- Born: Elizabeth Cocker c. 1986 (age 39–40)
- Occupation: Journalist
- Employer: redfish (Ruptly)
- Organization: redfish

= Lizzie Phelan =

British war correspondent

Lizzie Phelan is a British war correspondent who is the managing director of redfish GmbH, a Berlin-based media company owned by Ruptly that focuses on creating short documentaries. Phelan was formerly employed as a reporter by RT, and specialises in reporting as a war correspondent, having reported on the First Libyan Civil War, the Syrian Civil War, and war on the Islamic State of Iraq and the Levant.

==Personal==
Elizabeth Cocker took the name Phelan from her Irish grandmother and uses it for her professional work.
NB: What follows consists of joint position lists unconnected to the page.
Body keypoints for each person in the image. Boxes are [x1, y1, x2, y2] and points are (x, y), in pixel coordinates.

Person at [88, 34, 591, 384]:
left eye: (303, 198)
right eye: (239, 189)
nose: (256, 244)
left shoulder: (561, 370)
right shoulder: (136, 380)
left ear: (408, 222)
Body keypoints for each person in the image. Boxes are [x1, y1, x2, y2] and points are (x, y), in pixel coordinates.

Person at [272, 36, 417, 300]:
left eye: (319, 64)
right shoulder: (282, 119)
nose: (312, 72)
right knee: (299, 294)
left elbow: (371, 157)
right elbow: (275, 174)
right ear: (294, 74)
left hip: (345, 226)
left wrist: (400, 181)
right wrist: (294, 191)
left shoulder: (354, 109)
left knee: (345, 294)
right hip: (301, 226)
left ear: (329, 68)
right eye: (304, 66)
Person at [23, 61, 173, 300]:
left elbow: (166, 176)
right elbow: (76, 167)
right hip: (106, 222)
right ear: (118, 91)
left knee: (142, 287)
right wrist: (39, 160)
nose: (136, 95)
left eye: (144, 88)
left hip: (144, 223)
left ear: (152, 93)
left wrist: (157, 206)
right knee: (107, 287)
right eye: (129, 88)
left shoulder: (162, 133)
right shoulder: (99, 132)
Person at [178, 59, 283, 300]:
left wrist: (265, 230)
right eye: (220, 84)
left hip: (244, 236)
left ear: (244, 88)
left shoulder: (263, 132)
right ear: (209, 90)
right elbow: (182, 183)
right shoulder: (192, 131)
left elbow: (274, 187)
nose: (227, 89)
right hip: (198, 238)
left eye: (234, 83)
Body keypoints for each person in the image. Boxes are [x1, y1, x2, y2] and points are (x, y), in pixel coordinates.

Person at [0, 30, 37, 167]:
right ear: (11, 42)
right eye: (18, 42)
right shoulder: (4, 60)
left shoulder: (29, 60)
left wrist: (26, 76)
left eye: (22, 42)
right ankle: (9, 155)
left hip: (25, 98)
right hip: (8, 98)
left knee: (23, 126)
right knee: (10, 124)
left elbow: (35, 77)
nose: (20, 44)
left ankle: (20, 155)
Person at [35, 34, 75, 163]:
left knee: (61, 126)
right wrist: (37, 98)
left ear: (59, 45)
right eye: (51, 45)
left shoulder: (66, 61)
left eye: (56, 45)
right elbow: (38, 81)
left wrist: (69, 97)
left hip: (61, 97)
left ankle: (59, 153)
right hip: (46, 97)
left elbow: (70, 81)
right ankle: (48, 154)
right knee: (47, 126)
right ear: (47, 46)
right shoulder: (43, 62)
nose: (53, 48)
Her great-grandfather was William Phelan, who was a member of the Irish Citizen Army. She did a postgraduate study in journalism. She is married to German journalist Hüseyin Doğru.

==Career==
She first worked for the Daily Mail for experience before leaving after a few months for the Morning Star, under the byline Lizzie Cocker. Later she changed her byline to Lizzie Phelan. Lizzie Phelan is a freelance journalist, and her work has appeared in RT (formerly Russia Today) and the Iranian news network Press TV. In 2013, she was head of the newsroom at RT's Ruptly.tv, and worked later as RT's correspondent in Damascus, Syria.
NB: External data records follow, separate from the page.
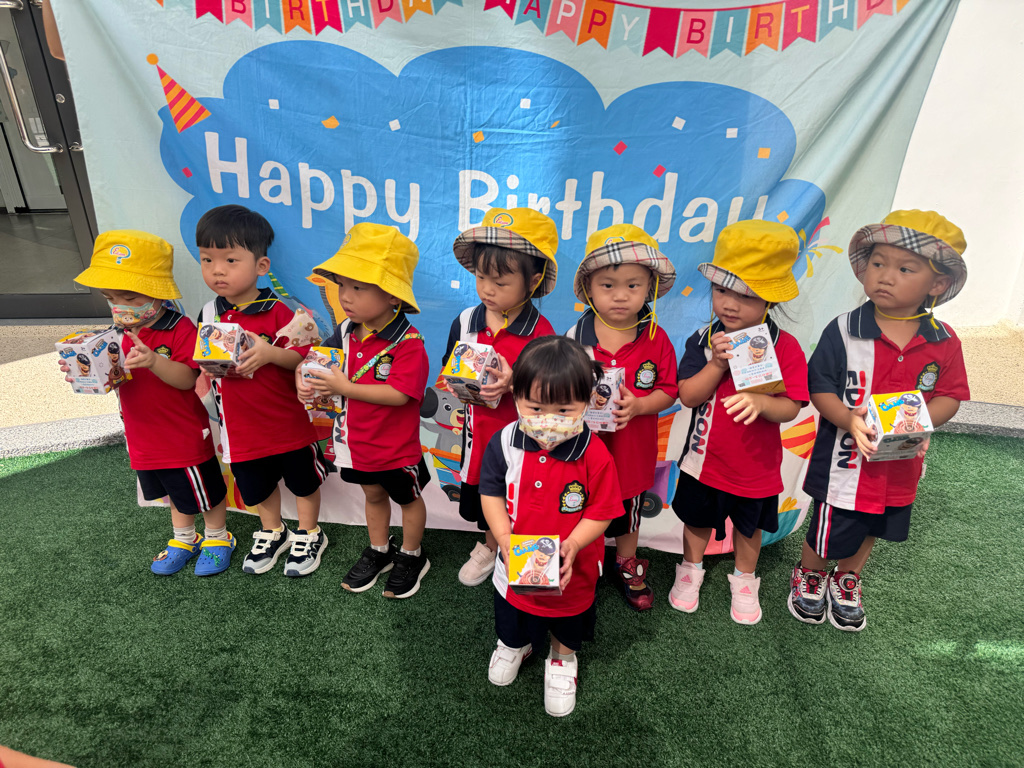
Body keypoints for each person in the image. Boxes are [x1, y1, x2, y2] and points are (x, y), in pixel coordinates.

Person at [791, 210, 970, 632]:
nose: (885, 276)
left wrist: (921, 423)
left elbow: (951, 395)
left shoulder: (944, 341)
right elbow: (820, 387)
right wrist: (847, 419)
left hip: (899, 465)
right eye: (877, 263)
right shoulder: (844, 329)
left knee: (874, 523)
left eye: (905, 269)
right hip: (843, 465)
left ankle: (848, 577)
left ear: (937, 284)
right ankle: (810, 574)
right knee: (828, 526)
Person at [62, 230, 233, 576]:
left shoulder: (180, 328)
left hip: (182, 434)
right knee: (173, 489)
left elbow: (188, 379)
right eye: (110, 297)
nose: (118, 305)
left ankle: (218, 536)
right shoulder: (113, 335)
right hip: (142, 434)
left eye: (128, 296)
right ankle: (184, 538)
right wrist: (84, 372)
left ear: (157, 293)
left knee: (205, 491)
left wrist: (155, 361)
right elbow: (113, 377)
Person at [669, 220, 809, 625]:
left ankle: (745, 579)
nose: (730, 304)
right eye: (722, 290)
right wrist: (716, 363)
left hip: (756, 468)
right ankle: (690, 569)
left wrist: (762, 403)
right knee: (696, 521)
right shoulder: (702, 340)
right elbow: (688, 396)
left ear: (769, 301)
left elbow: (792, 406)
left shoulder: (785, 347)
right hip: (702, 462)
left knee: (750, 528)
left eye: (746, 296)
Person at [479, 336, 622, 717]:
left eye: (563, 409)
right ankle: (514, 645)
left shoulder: (595, 453)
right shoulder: (504, 442)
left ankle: (562, 659)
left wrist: (573, 544)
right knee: (510, 610)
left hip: (572, 566)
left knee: (570, 615)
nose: (548, 419)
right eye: (536, 407)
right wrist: (503, 538)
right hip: (513, 561)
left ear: (586, 402)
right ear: (515, 396)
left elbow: (603, 510)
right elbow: (491, 492)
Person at [197, 205, 329, 577]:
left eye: (230, 260)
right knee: (256, 486)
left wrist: (271, 353)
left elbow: (309, 358)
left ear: (261, 266)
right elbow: (201, 364)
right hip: (240, 430)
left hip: (288, 424)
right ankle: (272, 530)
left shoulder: (282, 311)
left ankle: (310, 533)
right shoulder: (208, 314)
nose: (217, 270)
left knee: (303, 482)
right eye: (207, 259)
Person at [302, 223, 432, 598]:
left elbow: (401, 394)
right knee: (372, 496)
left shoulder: (409, 342)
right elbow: (316, 362)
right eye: (343, 285)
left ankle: (412, 555)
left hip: (397, 449)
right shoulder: (345, 331)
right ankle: (379, 549)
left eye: (359, 287)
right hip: (356, 445)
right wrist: (303, 378)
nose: (345, 296)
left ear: (392, 295)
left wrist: (345, 388)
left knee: (408, 500)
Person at [566, 224, 678, 611]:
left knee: (629, 513)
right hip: (583, 454)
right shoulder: (574, 338)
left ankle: (626, 561)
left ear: (649, 288)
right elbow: (559, 391)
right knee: (582, 507)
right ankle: (586, 563)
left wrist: (640, 406)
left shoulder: (657, 337)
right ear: (589, 288)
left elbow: (669, 389)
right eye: (608, 285)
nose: (620, 295)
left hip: (632, 454)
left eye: (633, 285)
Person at [445, 207, 558, 587]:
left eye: (500, 282)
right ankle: (491, 546)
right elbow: (448, 366)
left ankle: (522, 558)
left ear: (533, 281)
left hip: (523, 443)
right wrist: (454, 382)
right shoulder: (465, 321)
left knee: (521, 499)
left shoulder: (542, 333)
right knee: (486, 496)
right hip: (477, 437)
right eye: (480, 277)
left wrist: (515, 384)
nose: (487, 290)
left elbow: (552, 395)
===Reporting from Libya===
She was among the western journalists held captive by pro-Qaddafi forces during the siege of the Rixos hotel in the hours prior to the fall of Tripoli.

===British regulatory response to reporting===
In September 2012, UK broadcast regulator Ofcom, found that two Libyan dispatches broadcast by Phelan on RT in August 2011 were in breach of its code on accuracy and impartiality.

The channel responded to Ofcom's allegations insisting that "subsequent developments of the situation in Libya did however confirm", in their opinion "that Lizzie Phelan was correct in her assertions", referring to reports of civilian casualties by opposition and NATO forces by Amnesty International and the International Rescue Committee.

Ofcom ended the availability of Press TV in the United Kingdom in January 2012 because its licence was being controlled from Iran instead of from the UK. Phelan has worked for Press TV as a correspondent in Libya and then in Nicaragua. The Guardian said her Libyan reporting was "controversial".